*TO DO*: Report, as a single figure, how many lines in the records below include "coordinate".

(LISTED RECORDS begins)

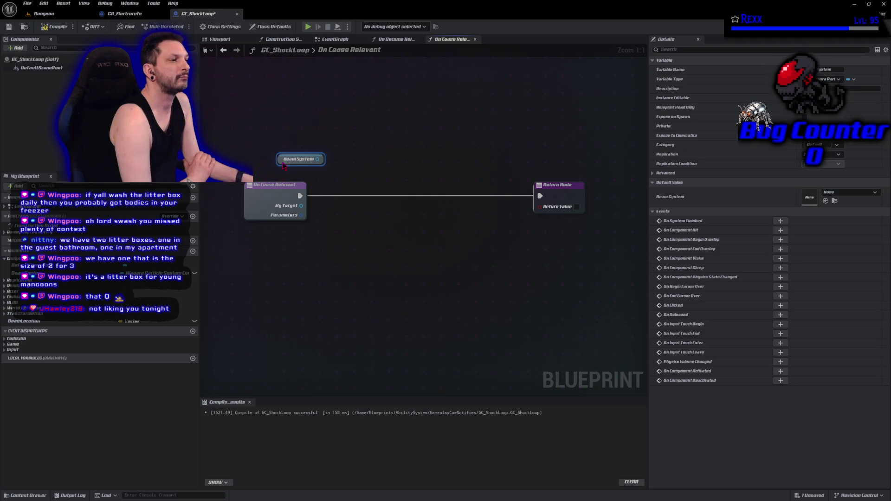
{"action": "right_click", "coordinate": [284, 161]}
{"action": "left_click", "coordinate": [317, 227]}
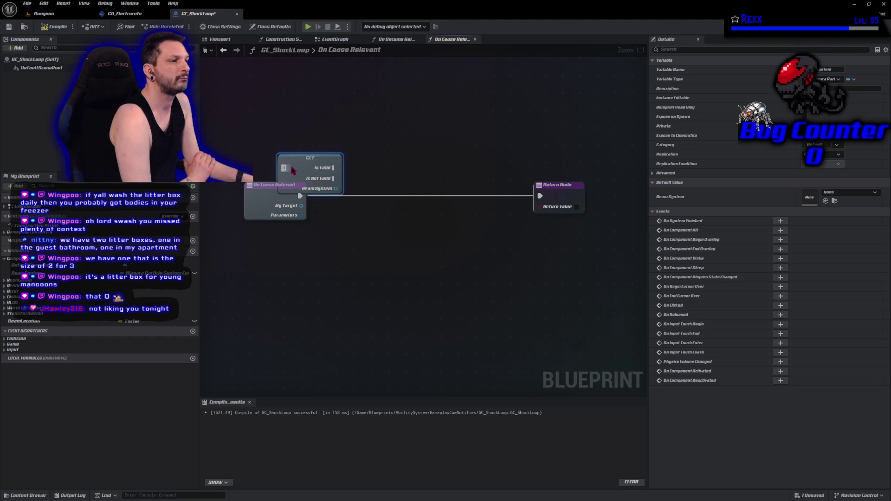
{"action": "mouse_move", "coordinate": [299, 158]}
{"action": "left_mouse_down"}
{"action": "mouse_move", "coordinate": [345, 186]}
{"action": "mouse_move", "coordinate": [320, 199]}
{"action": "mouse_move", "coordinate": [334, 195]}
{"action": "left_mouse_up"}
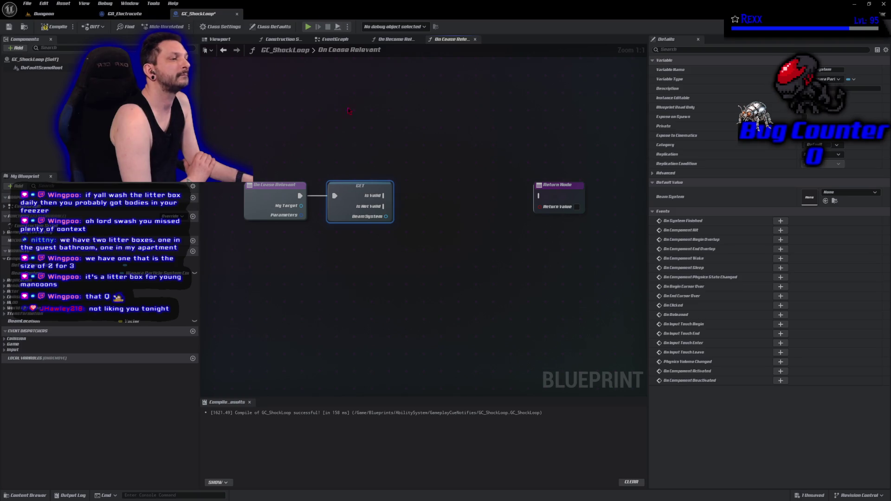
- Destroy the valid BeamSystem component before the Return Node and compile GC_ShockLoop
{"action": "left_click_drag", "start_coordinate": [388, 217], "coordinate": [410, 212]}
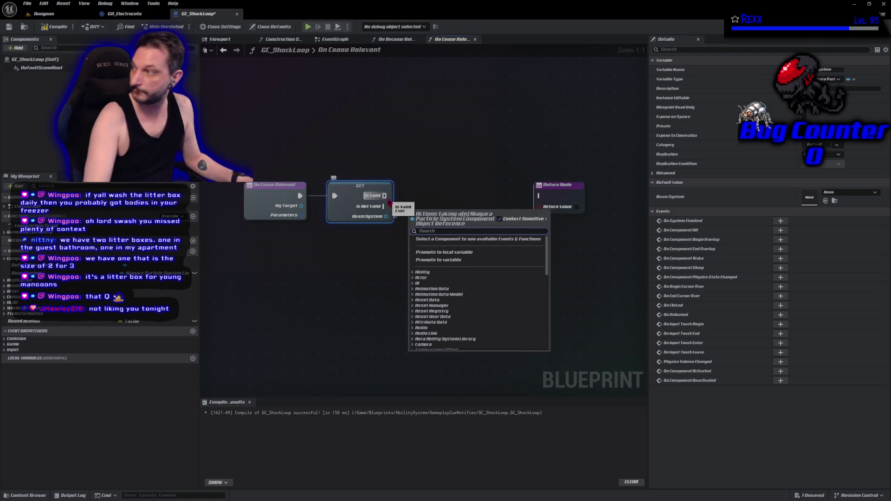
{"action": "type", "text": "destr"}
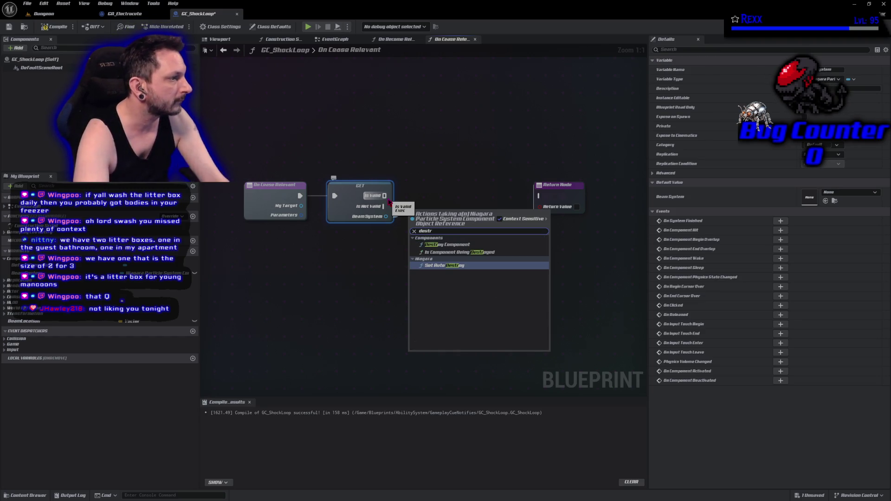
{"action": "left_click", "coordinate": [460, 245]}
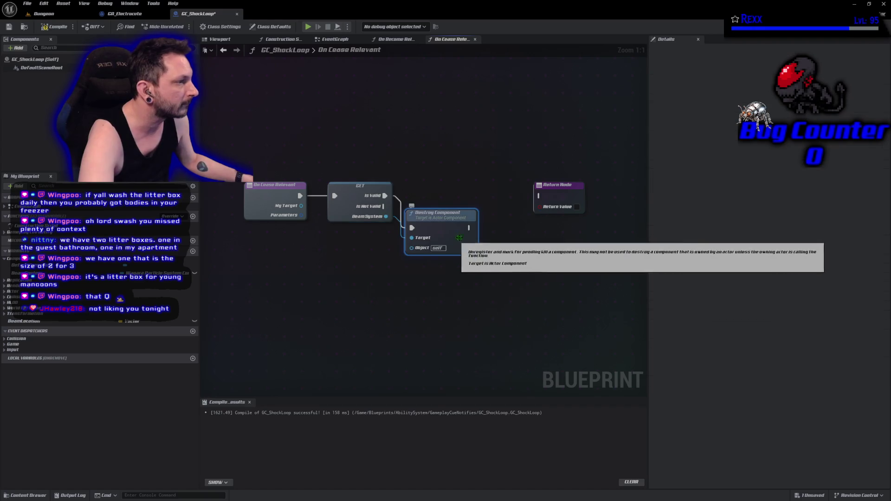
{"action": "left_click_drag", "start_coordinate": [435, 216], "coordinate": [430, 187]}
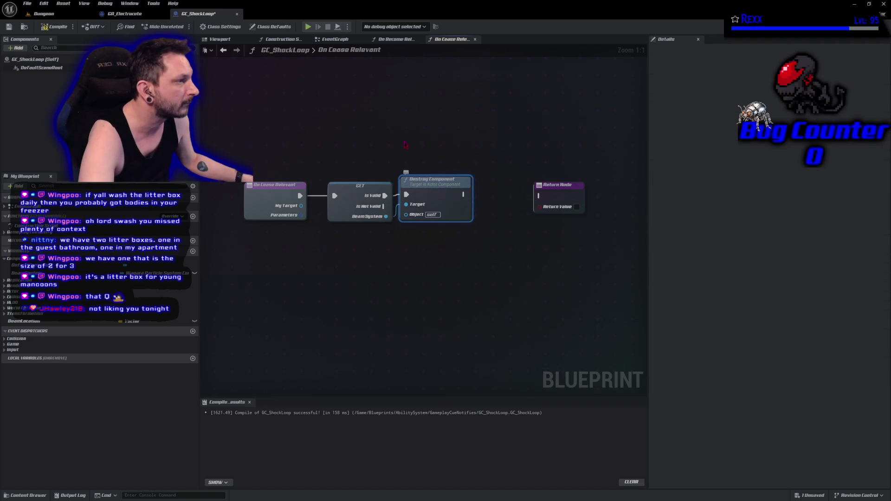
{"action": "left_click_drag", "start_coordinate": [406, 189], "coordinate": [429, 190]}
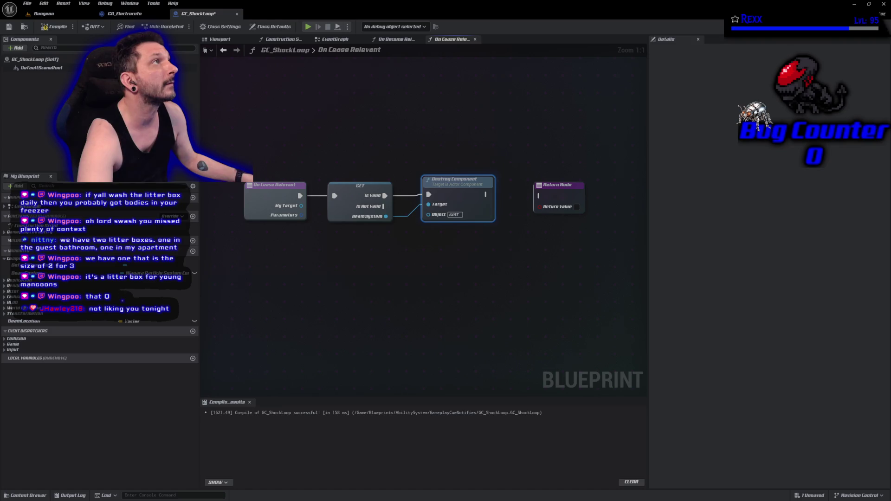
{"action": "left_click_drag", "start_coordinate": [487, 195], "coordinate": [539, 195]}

(LISTED RECORDS ends)

*ANSWER SECTION*: 11